Tuesday, September 07, 2004

Far From (the) Objective:
Perpignan's PhotoJournalism Festival

Perpignan's photojournalism festival has been in Le Monde all week long. There was, of course, the article on the reaction of the Visa pour l'image team to the kidnapping of the two French reporters.

There was Michel Guerrin's article on a photographer who, like so many others in Perpignan, understands that all the injustices in this world are due to American-style capitalism (an article which also explains how and why French photographers are far superior to their American counterparts — like French reporters, French leaders, French intellectuals, French citizens, etc…)

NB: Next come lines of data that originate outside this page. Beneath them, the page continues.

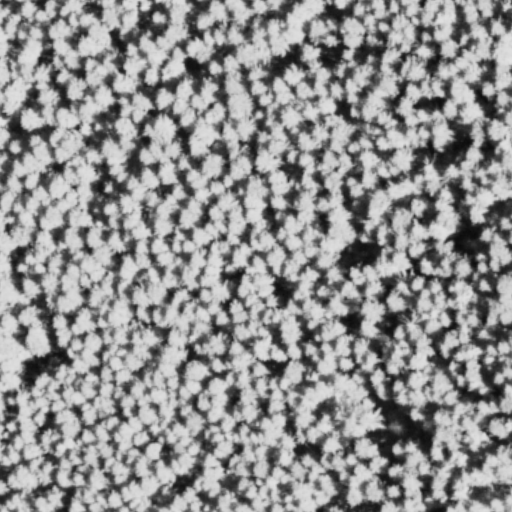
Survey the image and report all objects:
road: (491, 384)
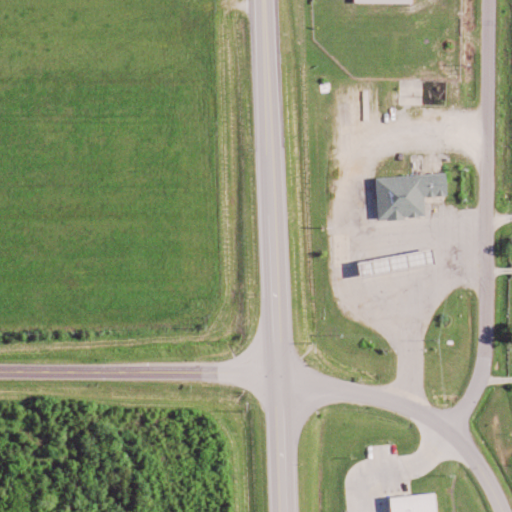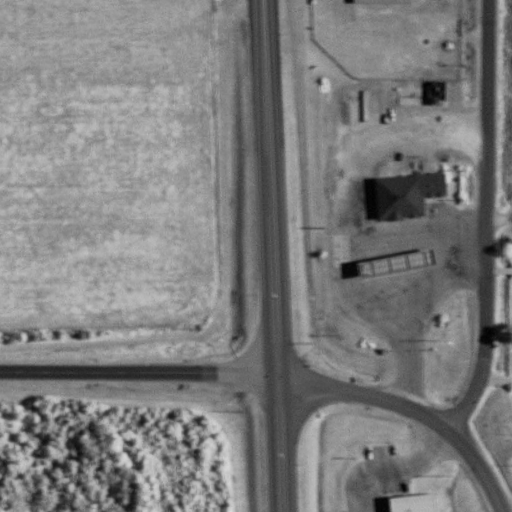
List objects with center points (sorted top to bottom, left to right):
building: (390, 1)
building: (413, 193)
road: (501, 218)
road: (490, 222)
road: (273, 255)
park: (509, 311)
road: (140, 372)
road: (369, 393)
road: (482, 469)
building: (420, 502)
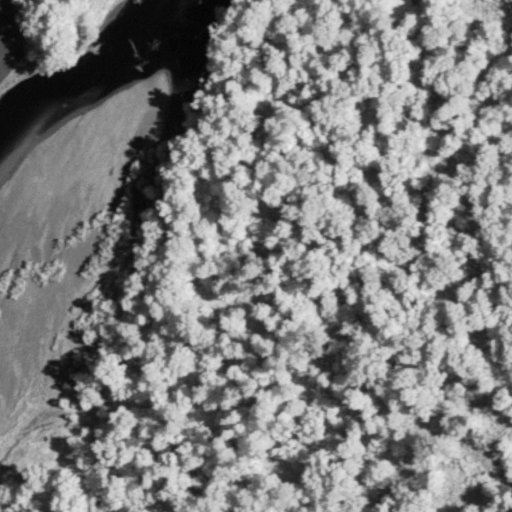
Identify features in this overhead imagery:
river: (171, 194)
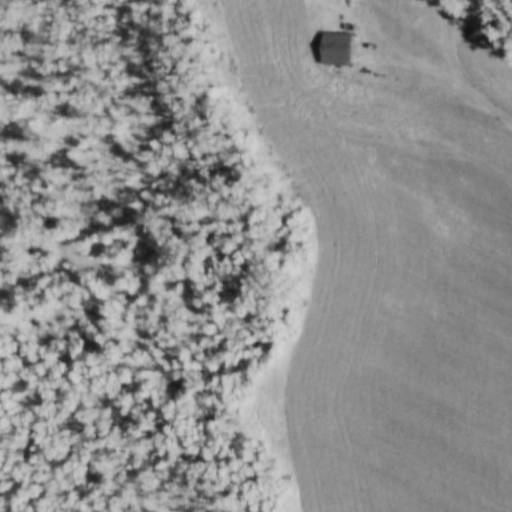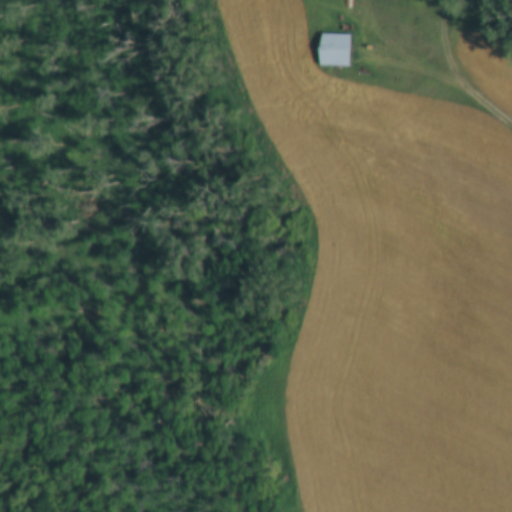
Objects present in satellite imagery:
building: (340, 50)
road: (447, 63)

There is the American photographer who rails against America under Bush-43, calling "the ugly nation" fear-inspiring, full of hate and ignorance, and fascist. Even Le Monde can not pretend Chris Morris's photo display is somewhat objective, Michel Guerrin calling it "not an exhibit, [but] a blistering attack against Bush". (That does not prevent the independent newspaper from quoting Morris's entire blistering attack (something it does for noone else); from, as an aside, criticizing Time (!) as "not one of your most progressive periodicals"; and from ending with a piece of praise: "Chris Morris has managed to keep his distance".)

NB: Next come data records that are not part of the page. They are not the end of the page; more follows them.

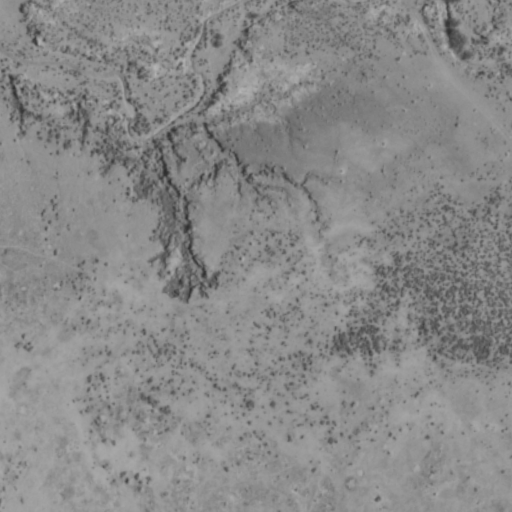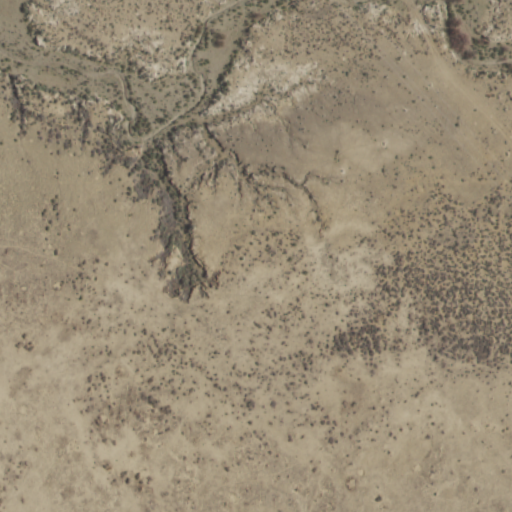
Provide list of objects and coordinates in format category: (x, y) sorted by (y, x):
river: (241, 20)
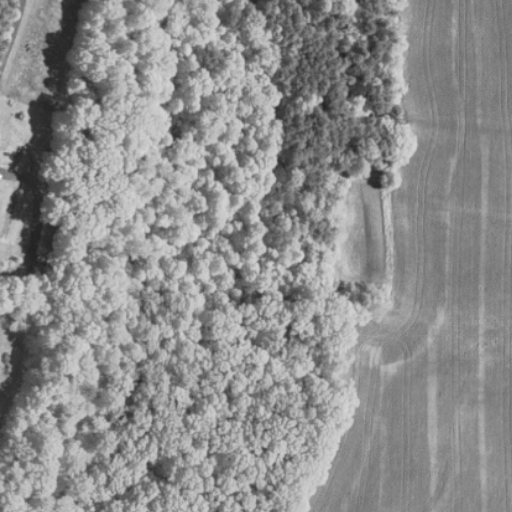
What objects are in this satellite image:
road: (11, 34)
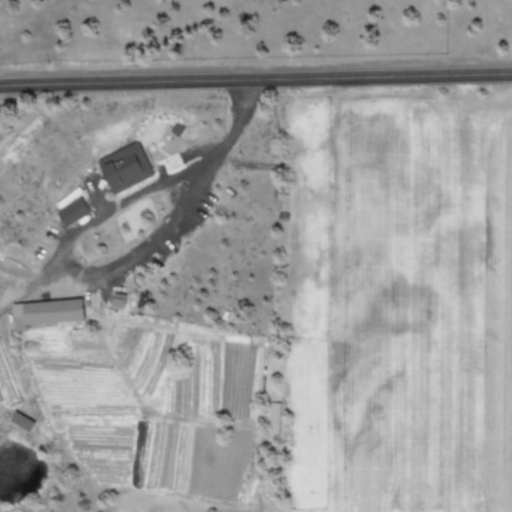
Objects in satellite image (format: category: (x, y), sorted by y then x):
crop: (136, 8)
road: (255, 80)
building: (124, 167)
building: (71, 211)
building: (46, 313)
building: (20, 420)
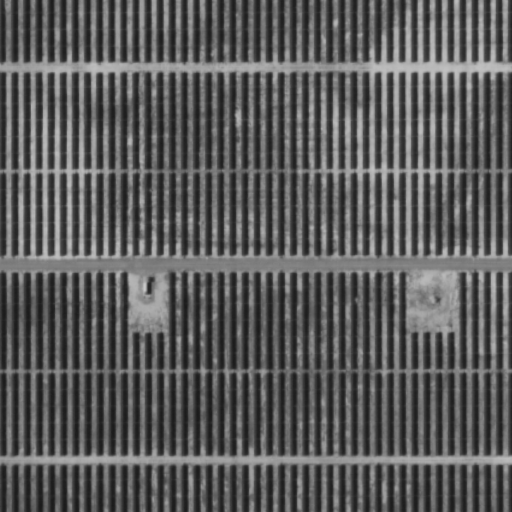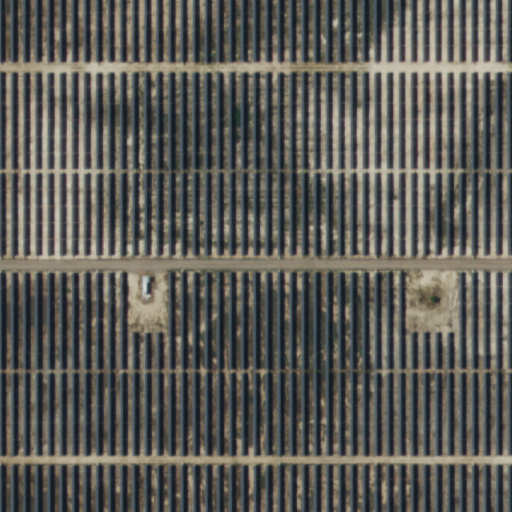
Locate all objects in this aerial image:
solar farm: (256, 256)
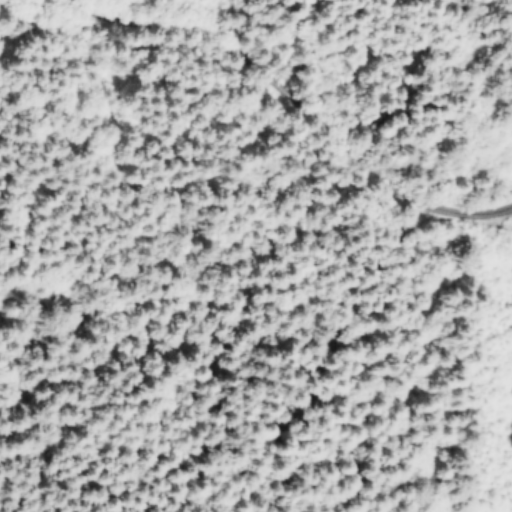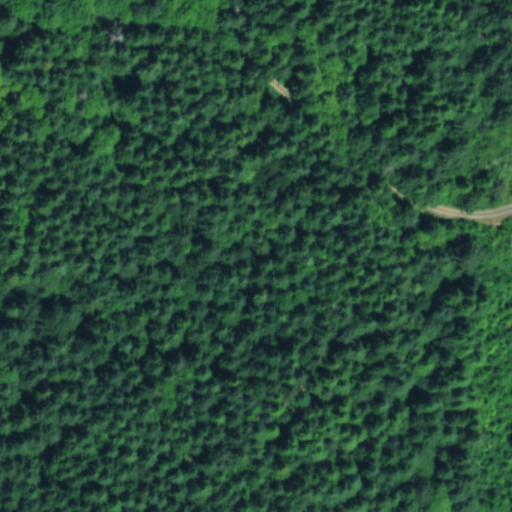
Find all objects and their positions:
road: (297, 102)
road: (252, 428)
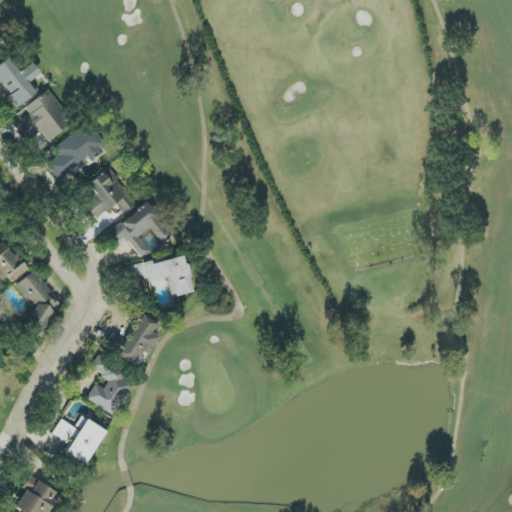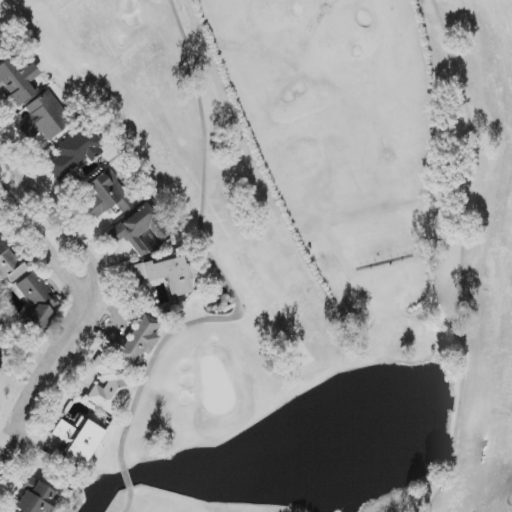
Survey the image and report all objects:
building: (0, 52)
building: (17, 81)
building: (44, 117)
building: (75, 150)
building: (107, 195)
road: (63, 220)
building: (142, 230)
road: (47, 245)
park: (308, 246)
building: (9, 265)
building: (165, 275)
building: (37, 300)
building: (134, 340)
road: (43, 380)
building: (109, 386)
building: (63, 432)
building: (83, 441)
building: (34, 497)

The wording on Visa's own website, incidentally, is far less strong in English than it is in French, where it is clear that "democracy" is in quotation marks because the concept of America as democracy should only be ridiculed.

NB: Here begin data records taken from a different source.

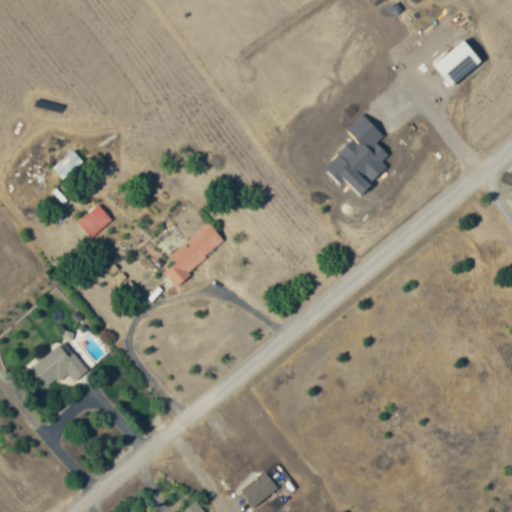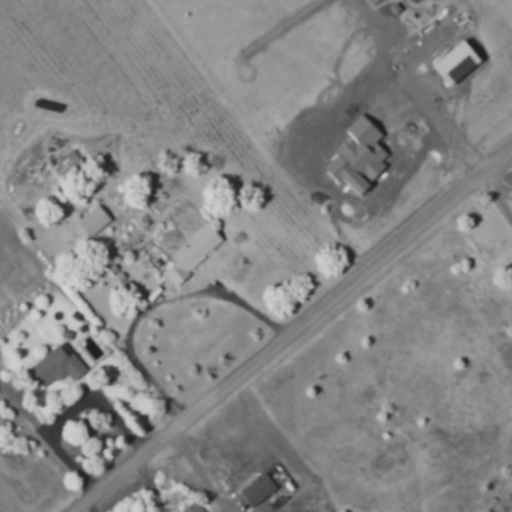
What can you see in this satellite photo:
building: (66, 164)
building: (93, 220)
building: (192, 252)
road: (154, 305)
road: (290, 329)
building: (56, 366)
road: (99, 403)
road: (47, 434)
building: (192, 507)
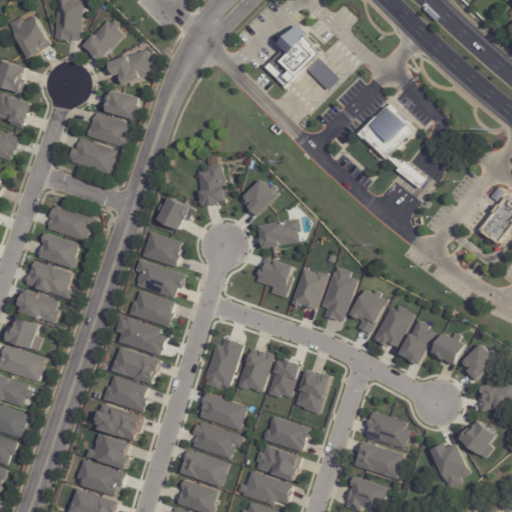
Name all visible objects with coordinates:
building: (507, 0)
building: (509, 1)
road: (170, 3)
road: (306, 3)
road: (204, 16)
road: (178, 17)
building: (66, 19)
building: (69, 20)
road: (226, 23)
building: (29, 34)
building: (32, 36)
road: (470, 38)
building: (103, 39)
building: (106, 40)
road: (449, 59)
building: (301, 62)
building: (131, 67)
building: (134, 68)
building: (13, 77)
building: (13, 77)
road: (365, 89)
road: (253, 92)
building: (122, 104)
building: (125, 105)
building: (15, 110)
building: (15, 110)
power tower: (498, 129)
building: (107, 130)
building: (110, 131)
building: (392, 140)
road: (433, 142)
building: (8, 145)
building: (8, 146)
building: (92, 156)
building: (95, 157)
road: (505, 172)
building: (1, 185)
building: (1, 186)
road: (34, 187)
building: (213, 187)
building: (213, 187)
road: (86, 192)
building: (498, 195)
building: (501, 195)
building: (260, 198)
building: (260, 198)
road: (371, 200)
building: (176, 214)
building: (177, 214)
building: (500, 222)
building: (72, 223)
building: (502, 223)
building: (72, 224)
building: (281, 233)
building: (282, 234)
road: (441, 239)
building: (164, 250)
building: (164, 250)
building: (60, 251)
building: (60, 251)
road: (481, 256)
road: (111, 273)
building: (277, 276)
building: (277, 277)
building: (161, 279)
building: (161, 279)
building: (51, 280)
building: (51, 280)
building: (311, 290)
building: (311, 290)
building: (340, 295)
building: (341, 295)
road: (507, 297)
building: (40, 307)
building: (40, 307)
building: (154, 309)
building: (155, 309)
building: (370, 310)
building: (370, 310)
building: (396, 326)
building: (395, 327)
building: (27, 334)
building: (27, 335)
building: (142, 336)
building: (142, 336)
building: (420, 342)
building: (420, 343)
road: (326, 345)
building: (450, 349)
building: (450, 350)
building: (480, 362)
building: (23, 363)
building: (480, 363)
building: (23, 364)
building: (225, 364)
building: (225, 364)
building: (137, 365)
building: (137, 366)
building: (257, 370)
building: (258, 371)
road: (181, 377)
building: (285, 379)
building: (286, 379)
building: (14, 391)
building: (14, 391)
building: (315, 392)
building: (315, 392)
building: (128, 394)
building: (129, 394)
building: (496, 395)
building: (496, 396)
building: (224, 412)
building: (224, 413)
building: (13, 422)
building: (13, 423)
building: (120, 423)
building: (120, 423)
building: (389, 431)
building: (389, 431)
building: (288, 434)
building: (289, 434)
road: (340, 438)
building: (480, 439)
building: (481, 439)
building: (217, 440)
building: (217, 441)
building: (7, 450)
building: (7, 450)
building: (112, 452)
building: (112, 452)
building: (380, 460)
building: (381, 461)
building: (280, 463)
building: (280, 463)
building: (452, 463)
building: (452, 463)
building: (205, 468)
building: (206, 469)
building: (2, 477)
building: (3, 477)
building: (101, 478)
building: (102, 478)
building: (267, 489)
building: (267, 489)
building: (365, 495)
building: (367, 496)
building: (199, 497)
building: (198, 498)
building: (92, 503)
building: (93, 503)
building: (258, 509)
building: (258, 509)
building: (178, 510)
building: (179, 510)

The New Republic: one Nation under God
For years, Chris Morris has been following George W. Bush for Time Magazine. In his work, he shows us all the detail, the spectators, what happens on the sidelines.
It is a different way of looking at politics, which can appear quite alarming, even when we are talking about the "biggest democracy in the world".
There is also an article about the festival's homage to Cartier-Bresson, another about the recently-deceased Carl Mydans, and Guerrin's interview with Raymond Depardon.

Finally, there is an interview with the festival's founder, Jean-François Leroy: to Guerrin's questioning his pro-Palestinian image and his invitation to José Bové to hold a speech (well, Guerrin is not exactly questioning Leroy's viewpoints, rather he's helpfully prompting Leroy to refute the charges with some high-falutin' speechifying), Leroy crows that "the photographers' festival" has a particular "commitment" and "a militant image". The interview ends with Jean-François Leroy stating his pride of having "a reputation as a leftist":

Yes, I am of the left, and I am proud of it.
You know what that means: Bush-bashing, castigating of the "false democracy", along with belittling of all the crimes committed in the name of the left while all the world's problems are blamed on the greed and the lack of vision of the criminal capitalist class.